- A Seat Marbella very similar to mine.

My First car - What was Yours?

My first car was sort of a 750cc Fiat Panda, but it was technically my sisters at the time I wrote it off. Writing it off kind of made it my car. My actual first car was probably also my worst car. It was a H reg Seat Marbella 850cc. (Not the one shown, but more or less identical to it.) Bought at auction, sold as seen for about £1000 in 1995. Before I could begin driving it I had to more or less rewire the car, because every electrical control did the wrong thing. You put the indicator on - the hazards start flashing, turn the lights on - the windscreen wiper starts, press the horn - the windscreen washers activate... That was a pain to sort out!

My Seat Marbella was made of the same metal that biscuit tins are made of and had less horsepower than my dad's lawnmower. It handled like a shopping trolley with one wheel missing and had less creature comforts than a solitary confinement cell in a Siberian Gulag.

The Ashtray was an optional extra. A space to put a radio wasn't even standard, let alone an actual radio!

For weeks I was driving around in it with no passenger seat - only the driver's seat and the rear bench. The reason for this was when I bought it the passenger seat was broken. It looked like a previous owner had been shagging too violently on the seat - Kudos to whoever managed to 'pull' with that car! The amusing net effect of this was if I went anywhere with my mate he'd have to sit in the back, making the car look like the cheapest, worst chauffeur driven limousine ever!

The lack of a passenger seat DID make entry to the rear cabin easier!

The gears were uniquely horrible. Every gear required a different 'special move' much like the classic arcade game 'Street Fighter 2', 2nd for example was something like a 'Hadoken', and 3rd required a motion similar to a 'Dragon Punch (Shoryuken)'. Top gear - 4th needed a double 'hyper combo' input!

Useful tips for changing gear in a Marbella. Some gears required two motions in quick succession.

Going back to the interior, let me tell you about the rear bench. It was basically a kind of roll-out hammock, which meant heavy passengers would essentially be resting their buttocks on the hard, metal chassis of the car. It offered about as much support as Jeremy Corbyn's MPs and it was about as comfortable as a Spanish Inquisition Torture Chair.

The luxurious rear carriage of my limousine...

To be fair, it did have more than enough boot space for a 5 litre petrol can. Which was useful because the fuel gauge stopped working, leaving me trying to estimate how much fuel I'd used and occasionally conking out and having to fill up at the side of the road using my 'reserve tank' out of the boot. Gauging fuel was made slightly trickier by the fact that this thing hardly used any petrol. Credit where credit was due, this rolling biscuit tin, death trap, with a lawnmower engine WAS economical!

My reserve fuel tank.

It also had some unique security features. Like the 5p boot opener. Because none of the locks matched, I had to modify the boot lock to make the key fit. Unfortunately in order to do this I ended up modifying it so much that a 5p piece would open the boot. The advantage of this was when I was at college, my mate could wait for me to finish lectures in the car - as long as he had 5p or something of a similar shape on him. He'd just open the boot, lean in and pull the door catches up.
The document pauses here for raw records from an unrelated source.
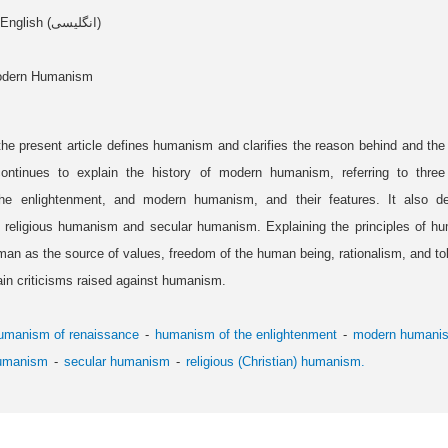
Article data in English (انگلیسی)
Modern Humanism
the present article defines humanism and clarifies the reason behind and the w
t continues to explain the history of modern humanism, referring to thr
the enlightenment, and modern humanism, and their features. It also dea
 religious humanism and secular humanism. Explaining the principles of h
an as the source of values, freedom of the human being, rationalism, and tol
ain criticisms raised against humanism.
umanism of renaissance
humanism of the enlightenment
modern humani
humanism
secular humanism
religious (Christian) humanism.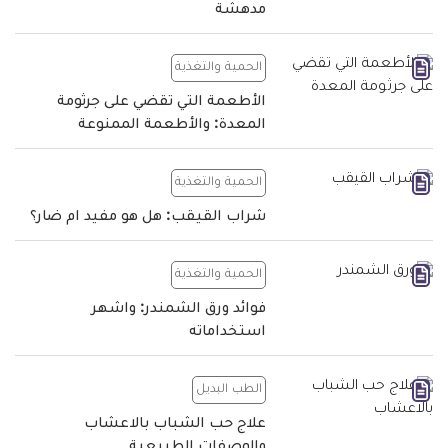
مدهشة
الحمية والتغذية
الأطعمة التي تقضي على جرثومة
المعدة: والأطعمة الممنوعة
الحمية والتغذية
شراب القيقب: هل هو مفيد ام ضار؟
الحمية والتغذية
فوائد ورق الشمندر: واشهر
استخداماته
الطب البديل
علاج حب الشباب بالاعشاب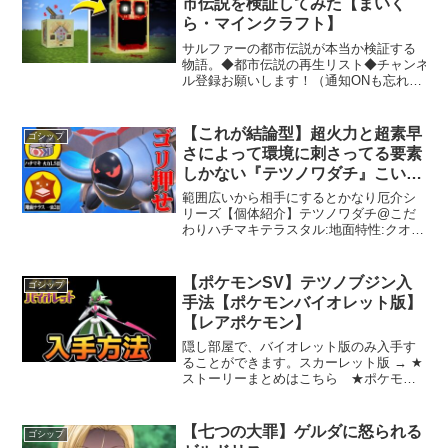
市伝説を検証してみた【まいく
ら・マインクラフト】
サルファーの都市伝説が本当か検証する
物語。◆都市伝説の再生リスト◆チャンネ
ル登録お願いします！（通知ONも忘れず
に）────────────────────【お
すすめ動画】・【マイクラ】赤髪のとも
さん本人登場！！一緒に撮影してたのが
【これが結論型】超火力と超素早
ゴシップ
実は大物...
さによって環境に刺さってる要素
しかない『テツノワダチ』こいつ
マジで強いわ。【ポケモンSV】
範囲広いから相手にするとかなり厄介シ
リーズ【個体紹介】テツノワダチ@こだ
わりハチマキテラスタル:地面特性:クオー
クチャージ性格:陽気努力値:H12 A148 B4
D124 S220技構成:地震 アイアンヘッド
ワイルドボルト アイススピナ...
【ポケモンSV】テツノブジン入
ゴシップ
手法【ポケモンバイオレット版】
【レアポケモン】
隠し部屋で、バイオレット版のみ入手す
ることができます。スカーレット版 → ★
ストーリーまとめはこちら ★ポケモン
SV 全般 再生リスト #ポケモンSV #ラ
スボス #エンディング #ポケモンスカーレ
ットバイオレット #ストーリー #ムービ
【七つの大罪】ゲルダに怒られる
ゴシップ
ー...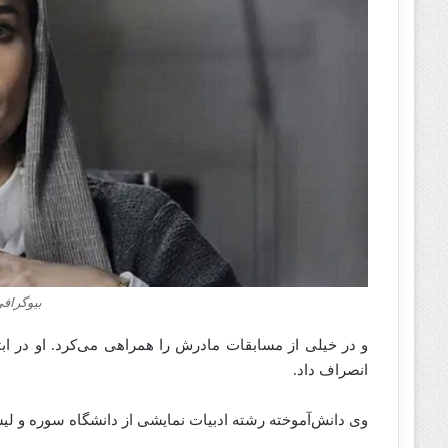
بیوگراف
و در خیلی از مسابقات مادرش را همراهی می‌کرد. او در ا
انصراف داد.
وی دانش‌آموخته رشته ادبیات نمایشی از دانشگاه سوره و لی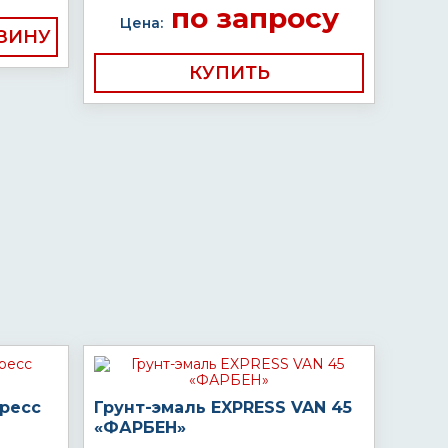
по запросу
Цена:
КУПИТЬ
пресс
Грунт-эмаль EXPRESS VAN 45
«ФАРБЕН»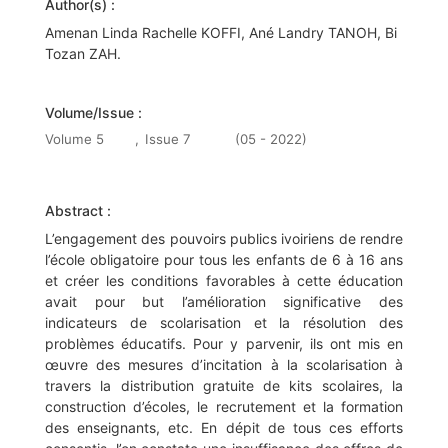
Author(s) :
Amenan Linda Rachelle KOFFI, Ané Landry TANOH, Bi
Tozan ZAH.
Volume/Issue :
Volume 5
,
Issue 7
(05 - 2022)
Abstract :
L’engagement des pouvoirs publics ivoiriens de rendre
l’école obligatoire pour tous les enfants de 6 à 16 ans
et créer les conditions favorables à cette éducation
avait pour but l’amélioration significative des
indicateurs de scolarisation et la résolution des
problèmes éducatifs. Pour y parvenir, ils ont mis en
œuvre des mesures d’incitation à la scolarisation à
travers la distribution gratuite de kits scolaires, la
construction d’écoles, le recrutement et la formation
des enseignants, etc. En dépit de tous ces efforts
The second unique security features was the immobilizer. Now the Marbella had a bank of switches and blanking plates next to the heater controls. (In my example they were mainly blanking plates.) I wired an immobilizer to a rear windscreen wiper switch bought from a scrapyard into this panel. (Mine didn't have a rear windscreen wiper.) The only downside of this was my piss-taking mate would occasionally flick the immobilizer switch while chuntering about putting the rear wiper on, causing the engine to die, then go BANG! When I flicked it back on.

This image must be from a GLX or something, mine had 4 blanking plates I think...

Why did I have it? It was cheap, and it was slow enough that a slightly mad 17 year old version of me was unlikely to kill himself in it - even if it was about as structurally sound as a Styrofoam cup! Plus, it was warmer and faster than my even crapper 50cc Yamaha DT50 motorcycle which I had when I was 16. To be fair the only thing going for THAT was that it didn't require peddling. (Though it often needed a lot of 'bump-starting') Thankfully things improved with each ensuing vehicle, though never by much!

What was your first car? Anyone have one worse than mine?